Does anybody know why A and D?

10 VMs, it is reservation of 20 Ghz of CPU and 20 GB of RAM.
1 GB – it should be enough for memory overhead, shouldn’t it?

;-(

Jon

Jon

In my opinion, this question is poorly worded and leaves a lot to be left open for interpretation, but process of elimination can give you the two answers that you see.

2 of the VM’s are dual processor machines, so a 2GHZ reservation for each processor would be 4GHZ for those 2 VM’s and a total of 24GHZ for all of the VM’s in the pool. There is not enough CPU resources in the child pool to fulfill this. We need to assume that either the expandable reservation option for the child pool is not selected, or that it is selected and there are simply not enough resources to give it additional CPU resources.

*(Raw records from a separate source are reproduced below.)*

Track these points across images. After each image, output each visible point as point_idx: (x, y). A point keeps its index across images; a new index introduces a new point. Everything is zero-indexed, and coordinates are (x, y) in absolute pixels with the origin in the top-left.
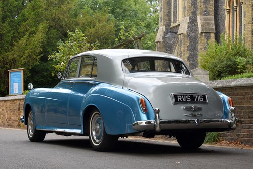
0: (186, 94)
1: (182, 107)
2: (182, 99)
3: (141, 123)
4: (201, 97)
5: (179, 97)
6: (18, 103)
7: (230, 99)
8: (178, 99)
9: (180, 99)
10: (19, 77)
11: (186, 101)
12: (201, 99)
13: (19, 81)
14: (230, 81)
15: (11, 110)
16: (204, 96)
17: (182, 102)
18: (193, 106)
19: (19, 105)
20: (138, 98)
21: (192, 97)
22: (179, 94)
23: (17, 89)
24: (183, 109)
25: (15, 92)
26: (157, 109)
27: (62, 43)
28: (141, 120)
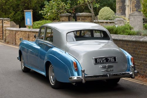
0: (103, 58)
1: (100, 66)
2: (100, 61)
3: (74, 78)
4: (113, 59)
5: (98, 60)
6: (28, 33)
7: (132, 58)
8: (98, 61)
9: (99, 61)
10: (30, 15)
11: (103, 62)
12: (113, 60)
13: (30, 17)
14: (140, 38)
15: (24, 37)
16: (115, 58)
17: (100, 63)
18: (107, 65)
19: (28, 35)
20: (72, 61)
21: (107, 59)
22: (98, 58)
23: (29, 22)
24: (101, 67)
25: (28, 24)
26: (83, 70)
27: (47, 3)
28: (74, 76)
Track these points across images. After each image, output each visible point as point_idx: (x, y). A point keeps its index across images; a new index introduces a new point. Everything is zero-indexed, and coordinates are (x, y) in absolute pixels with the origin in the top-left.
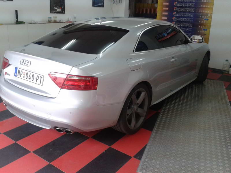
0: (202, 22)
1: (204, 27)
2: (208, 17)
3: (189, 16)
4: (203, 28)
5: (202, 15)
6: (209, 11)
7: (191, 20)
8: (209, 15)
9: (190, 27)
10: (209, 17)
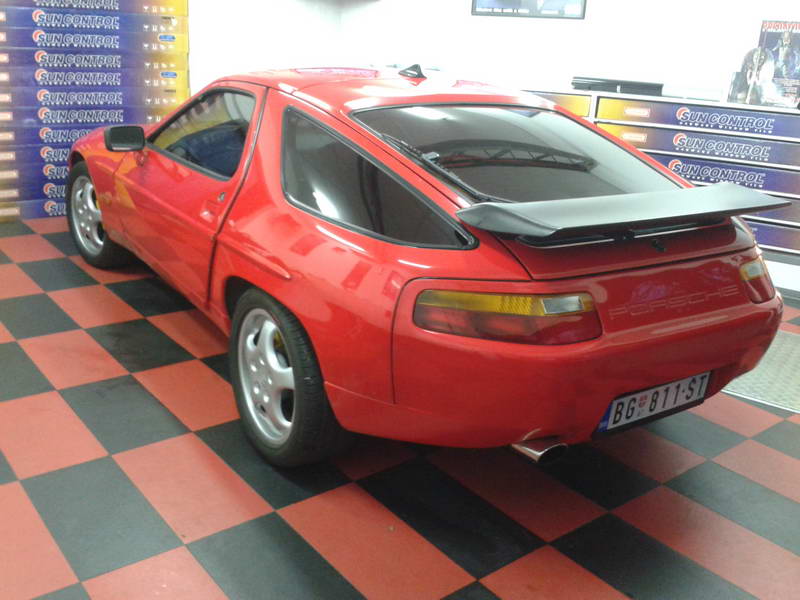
0: (155, 48)
1: (164, 65)
2: (171, 28)
3: (102, 28)
4: (160, 68)
5: (150, 24)
6: (171, 9)
7: (113, 43)
8: (174, 22)
9: (114, 70)
10: (175, 27)
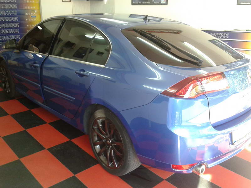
3: (12, 14)
5: (28, 12)
6: (34, 7)
9: (17, 28)
10: (36, 13)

You are correct about memory, it shouldn’t be a limiting factor. According to http://pubs.vmware.com/vsphere-50/topic/com.vmware.ICbase/PDF/vsphere-esxi-vcenter-server-50-resource-management-guide.pdf page memory overhead should be between 30MB and 50MB per VM, so not enough to be a concern.

So:
A – Possibly. If it’s referring to the parent pool, and the child pool has the expandable reservation option selected, increasing the amount of resources in the parent pool will leave more resources available for the child pool and therefor it’s VM’s to reserve if need be.

B – No. Memory is not an issue so it’s not going to help.

C – No. An expandable reservation on the parent pool may help in this situation, but turning it off would certainly not help the situation.

D – Possibly. If the sibling pools have expanded their reservations beyond what was given to them, they would be using additional resources which might stop the child pool in question from reserving additional resources. Removing the sibling expandable reservations could free up additional resources in the parent pool, allowing the child pool in question to reserve additional CPU and power on it’s VM’s.

So, 2 answers need to be selected, since B and C are definite No’s, A and D are the only possible choices.

Mik

Mik

How do you come to 24GHz total CPU for the pool, 8 VM’s at 2GHZ each would be 16GHz plus the 4GHz for the 2 dual-processor VM’s, totaling 20GHz. Pool has enough reservation for CPU.